According to an eighth aspect of the present invention, in the seventh aspect, there is provided a semiconductor storage device, which further comprises a bit-line contact for connecting electrically the primary bit-line with the memory cell array, wherein the one memory cell array is constituted with symmetry with respect to the center line having the bit-line contact, further, the respective two virtual GND lines have two the virtual GND contacts, furthermore, a virtual GND contact corresponding to the virtual GND contact is connected to the virtual GND contact in the memory cell array adjacent to the memory cell array.
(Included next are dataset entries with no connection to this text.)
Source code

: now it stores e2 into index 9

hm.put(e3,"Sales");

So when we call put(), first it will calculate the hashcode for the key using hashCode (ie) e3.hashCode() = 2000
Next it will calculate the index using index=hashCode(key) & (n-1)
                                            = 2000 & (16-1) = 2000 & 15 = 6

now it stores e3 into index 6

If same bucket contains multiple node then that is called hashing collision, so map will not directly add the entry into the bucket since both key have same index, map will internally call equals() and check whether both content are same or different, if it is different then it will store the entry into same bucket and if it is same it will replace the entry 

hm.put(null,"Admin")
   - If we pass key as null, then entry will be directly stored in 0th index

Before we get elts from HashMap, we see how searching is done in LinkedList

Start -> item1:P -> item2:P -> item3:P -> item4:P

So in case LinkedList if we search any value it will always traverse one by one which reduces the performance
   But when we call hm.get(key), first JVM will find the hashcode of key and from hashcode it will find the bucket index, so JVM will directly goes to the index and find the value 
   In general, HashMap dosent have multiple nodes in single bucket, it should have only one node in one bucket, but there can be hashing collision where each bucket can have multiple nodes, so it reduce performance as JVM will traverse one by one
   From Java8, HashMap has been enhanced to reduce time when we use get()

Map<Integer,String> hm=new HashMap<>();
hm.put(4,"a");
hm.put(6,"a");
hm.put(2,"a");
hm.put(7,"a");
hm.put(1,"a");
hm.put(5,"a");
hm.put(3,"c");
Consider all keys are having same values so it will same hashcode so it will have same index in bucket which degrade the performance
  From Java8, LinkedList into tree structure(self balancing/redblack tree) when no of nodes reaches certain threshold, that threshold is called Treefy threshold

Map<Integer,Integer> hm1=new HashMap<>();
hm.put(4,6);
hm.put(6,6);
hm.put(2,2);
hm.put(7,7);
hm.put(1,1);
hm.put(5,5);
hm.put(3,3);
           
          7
According to a ninth aspect of the present invention, in the seventh or eighth aspect, there is provided a semiconductor storage device, which further comprises a sub bit-line which is connected with the bit line contact, and total four bank selection transistors which are connected with both end parts of the sub bit-line in such a way that respective two transistors are connected in every both ends of the sub bit lines, wherein respective gate electrodes of the four bank selection, transistors are connected with respective separate bank row selection lines.
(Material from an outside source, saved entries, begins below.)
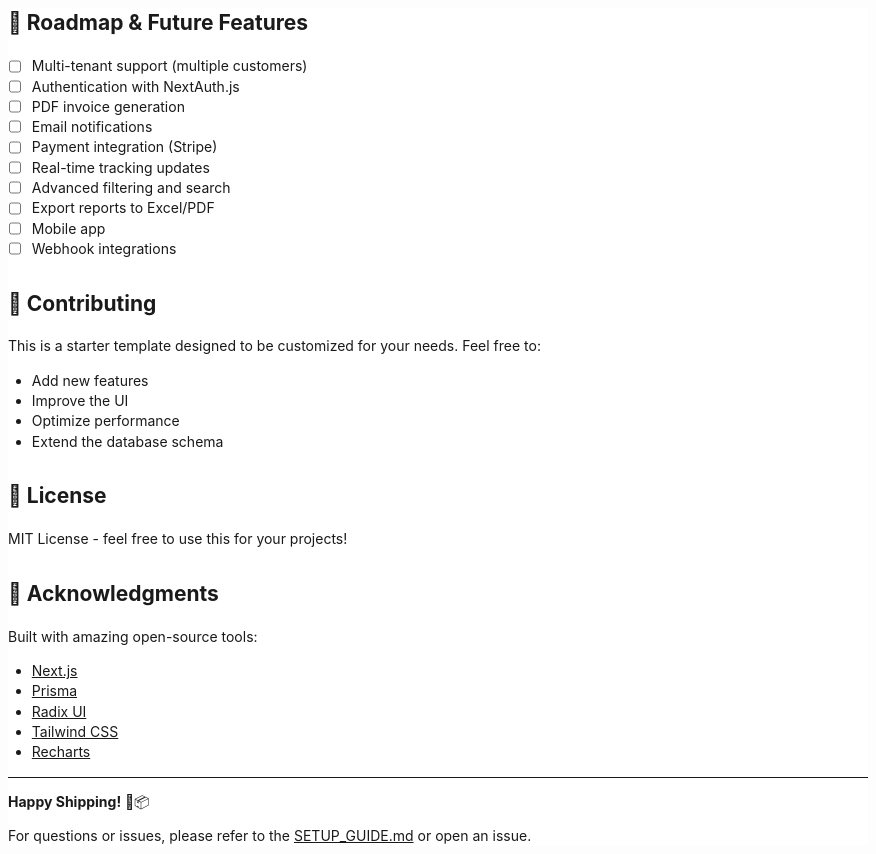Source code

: ## 🎯 Roadmap & Future Features

- [ ] Multi-tenant support (multiple customers)
- [ ] Authentication with NextAuth.js
- [ ] PDF invoice generation
- [ ] Email notifications
- [ ] Payment integration (Stripe)
- [ ] Real-time tracking updates
- [ ] Advanced filtering and search
- [ ] Export reports to Excel/PDF
- [ ] Mobile app
- [ ] Webhook integrations

## 🤝 Contributing

This is a starter template designed to be customized for your needs. Feel free to:
- Add new features
- Improve the UI
- Optimize performance
- Extend the database schema

## 📄 License

MIT License - feel free to use this for your projects!

## 🙏 Acknowledgments

Built with amazing open-source tools:
- [Next.js](https://nextjs.org/)
- [Prisma](https://www.prisma.io/)
- [Radix UI](https://www.radix-ui.com/)
- [Tailwind CSS](https://tailwindcss.com/)
- [Recharts](https://recharts.org/)

---

**Happy Shipping!** 🚀📦

For questions or issues, please refer to the [SETUP_GUIDE.md](./SETUP_GUIDE.md) or open an issue.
According to a tenth aspect of the present invention, in the seventh or eighth aspect, there is provided a semiconductor storage device, which further comprises two bank selection transistors connected with the bit-line contact, wherein respective gate electrode of the two bank selection transistors are connected with respective separate bank row selection line.
According to an eleventh aspect of the present invention, in any of the seventh to the tenth aspect, there is provided a semiconductor storage device, which further comprises a first, a second, a third, a fourth, a fifth, a sixth, a seventh, an eighth, a ninth, and a tenth sub bit-lines in parallel to the primary bit lines; and a plurality of stages of the memory cell transistor provided in between each of the first, the second, the third, the fourth, the fifth, sub bit-line and each of the sixth, the seventh, the eighth, the ninth, the tenth, sub bit-line, wherein the first, the third, the fifth, the sixth, the eighth, and the tenth of the sub bit-lines are connected with respective separate the bank selection transistors.
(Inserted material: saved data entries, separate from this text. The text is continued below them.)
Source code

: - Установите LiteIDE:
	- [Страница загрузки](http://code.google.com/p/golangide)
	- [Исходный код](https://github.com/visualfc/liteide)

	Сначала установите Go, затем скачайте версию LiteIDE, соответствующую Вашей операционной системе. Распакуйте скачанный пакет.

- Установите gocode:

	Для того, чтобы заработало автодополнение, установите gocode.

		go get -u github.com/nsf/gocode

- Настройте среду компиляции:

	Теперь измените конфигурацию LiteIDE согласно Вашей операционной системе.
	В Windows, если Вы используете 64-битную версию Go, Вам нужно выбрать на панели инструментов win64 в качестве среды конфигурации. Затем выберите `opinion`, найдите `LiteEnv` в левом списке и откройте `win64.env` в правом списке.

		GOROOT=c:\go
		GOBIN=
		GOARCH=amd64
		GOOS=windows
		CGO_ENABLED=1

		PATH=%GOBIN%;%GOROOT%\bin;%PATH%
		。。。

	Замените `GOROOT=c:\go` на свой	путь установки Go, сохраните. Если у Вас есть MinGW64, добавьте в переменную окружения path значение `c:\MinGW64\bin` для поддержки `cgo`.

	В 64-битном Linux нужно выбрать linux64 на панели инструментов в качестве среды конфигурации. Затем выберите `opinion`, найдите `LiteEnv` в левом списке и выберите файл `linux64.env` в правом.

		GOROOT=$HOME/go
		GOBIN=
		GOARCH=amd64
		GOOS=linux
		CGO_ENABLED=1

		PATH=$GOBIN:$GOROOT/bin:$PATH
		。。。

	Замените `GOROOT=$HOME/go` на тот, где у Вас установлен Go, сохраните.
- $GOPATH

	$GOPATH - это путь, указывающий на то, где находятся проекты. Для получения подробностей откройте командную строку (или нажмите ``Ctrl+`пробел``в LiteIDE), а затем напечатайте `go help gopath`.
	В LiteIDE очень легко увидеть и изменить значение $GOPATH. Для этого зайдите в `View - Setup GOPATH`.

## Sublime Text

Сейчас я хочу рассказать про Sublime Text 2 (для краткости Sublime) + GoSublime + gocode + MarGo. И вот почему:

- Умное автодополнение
According to a twelfth aspect of the present invention, in any of the seventh to eleventh aspect, there is provided a semiconductor storage device, wherein there is provided a plurality of stages of the memory cell transistor in between the first, the second, the third, the fourth, the fifth of the sub bit-lines and the sixth, the seventh, the eighth, the ninth, the tenth of sub bit-lines.
The above and further objects and novel features of the invention will be more fully understood from the following detailed description when the same is read in connection with the accompanying drawings. It should be expressly understood, however, that the drawings are for purpose of illustration only and are not intended as a definition of the limits of the invention.